Pour rester compétitives, les entreprises canadiennes devront tirer davantage parti des avantages des autres pays. À leur tour, elles devront mieux les faire profiter de leur savoir-faire.

Dans son étude L'évolution du rôle du Canada dans la chaîne d'approvisionnement mondialisée, Danielle Goldfarb du Conference Board du Canada a étudié l'évolution des échanges internationaux du Canada en les subdivisant en trois catégories: matières premières, produits semi-finis et produits finis.

Juqu'ici rien de neuf, mais Mme Goldfarb a eu l'originalité de présenter la chose du point de vue de l'acheteur plutôt que du vendeur. Si un panneau de contreplaqué est un produit fini du point de vue de l'exportateur canadien, ce peut-être aussi la matière première d'un fabricant américain de mobilier industriel.

Une usine de pare-chocs vend des produits finis, mais le constructeur d'autos les considère plutôt comme une composante de ses véhicules qu'il a impartie à un sous-traitant ou à une filiale délocalisée qu'il juge plus productive.

Mme Goldfarb a examiné les données du commerce international canadien de trois années spécifiques 1990, 2000 et 2005. La première période de 10 ans permet d'observer l'effet de l'Accord de libre-échange canado-américain alors que l'intervalle des cinq années subséquentes permet de voir le rôle grandissant des pays émergents tels le Brésil, la Chine, l'Inde et le Mexique.
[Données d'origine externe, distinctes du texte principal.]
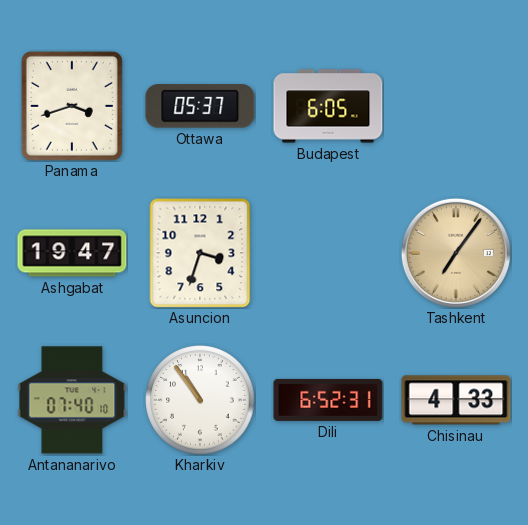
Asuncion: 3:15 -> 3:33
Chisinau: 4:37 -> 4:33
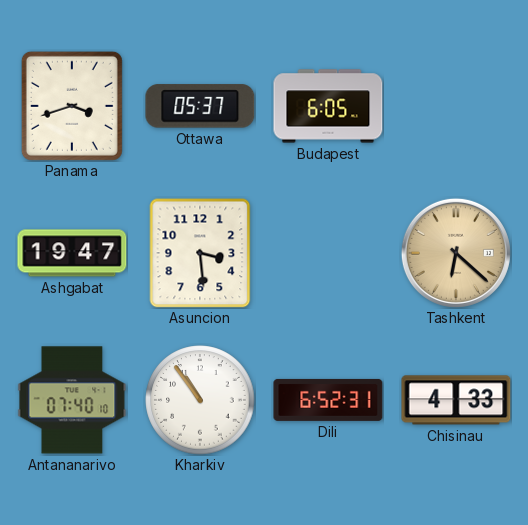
Asuncion: 3:33 -> 3:29
Tashkent: 7:06 -> 6:22
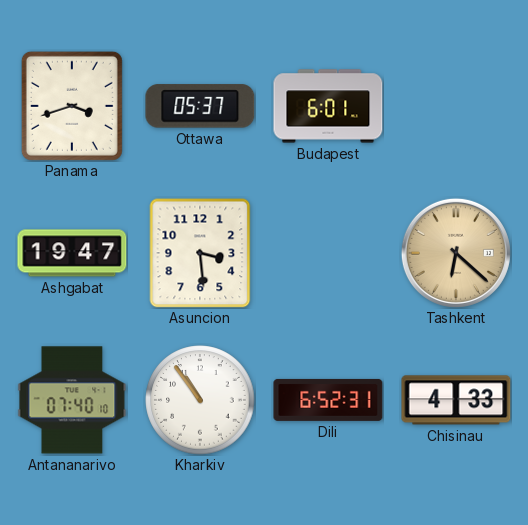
Budapest: 6:05 -> 6:01
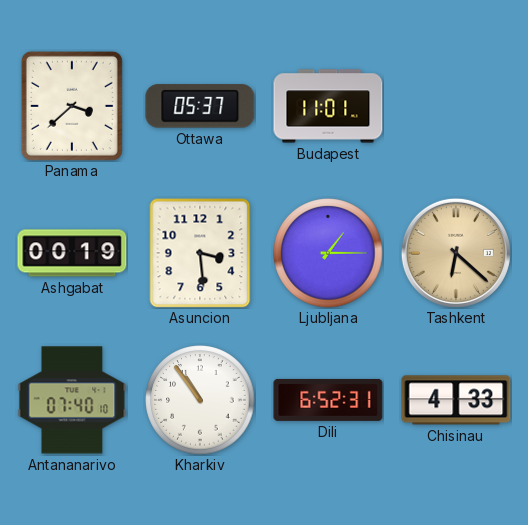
Panama: 3:42 -> 3:38
Budapest: 6:01 -> 11:01
Ashgabat: 19:47 -> 00:19
Ljubljana: none -> 1:15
En 1990, 40% des livraisons de nos entreprises à l'étranger servaient de matière première à leurs clientes. Ce n'était plus que 31%, 15 ans plus tard. La part de composantes est passée quant à elle de 28% à 32% tandis que la proportion de produits finis passait de 32 à 38%. Dans tous les cas, le gros du changement s'est fait entre 1990 et 2000.
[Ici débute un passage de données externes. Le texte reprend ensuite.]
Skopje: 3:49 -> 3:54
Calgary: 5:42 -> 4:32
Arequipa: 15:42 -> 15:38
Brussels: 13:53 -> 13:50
Du côté des importations, la donne est un peu différente. Les entreprises canadiennes ont augmenté la part étrangère de leurs composantes entre 1990 et 2000, mais étaient revenues au point de départ (42%) en 2005. Le Canada a surtout accru les achats de produits finis à l'étranger depuis 2000.

Les États-Unis, notre principal partenaire commercial qui absorbe 82% du volume de nos exportations et qui fournit 57% du volume de nos importations, ont accru leurs relations commerciales depuis 1990. Toutefois, la composition des échanges a peu varié durant la période, surtout dans la catégorie intermédiaire. Cela a de quoi étonner à première vue, compte tenu du degré d'intégration des deux économies.

L'Europe de l'Ouest, notre deuxième partenaire commercial avec 7% de nos exportations et 12% de nos importations, a modifié la nature de ses échanges commerciaux durant ces 15 ans. La part des produits intermédiaires que nous lui vendons est passée de 15% à 22% alors que celle que nous importons est passée de 17% à 32%. La part de produits finis achetés d'Europe a aussi bondi de 18% à 51% alors que celle que nous leur vendons a crû de 17% à 31%.

Là où le Canada fait piètre figure, c'est avec les économies émergentes. Plus de la moitié de nos exportations sont constituées de matière première alors que la part de produits finis plafonne à 20%.

Du côté des importations, c'est évidemment l'inverse. Ainsi, avec la Chine, 70% de nos achats sont des produits finis. Mince consolation, la part de produits intermédiaires augmente un peu.

«Le volume de composantes venant des pays émergents dépasse de beaucoup le volume de composantes canadiennes dans la chaîne d'approvisionnement de ces pays», observe-t-elle.

Mme Goldfarb propose donc que le Canada se concentre dans les produits ou les composantes où il excelle de manière à tirer sa juste part de l'économie mondialisée.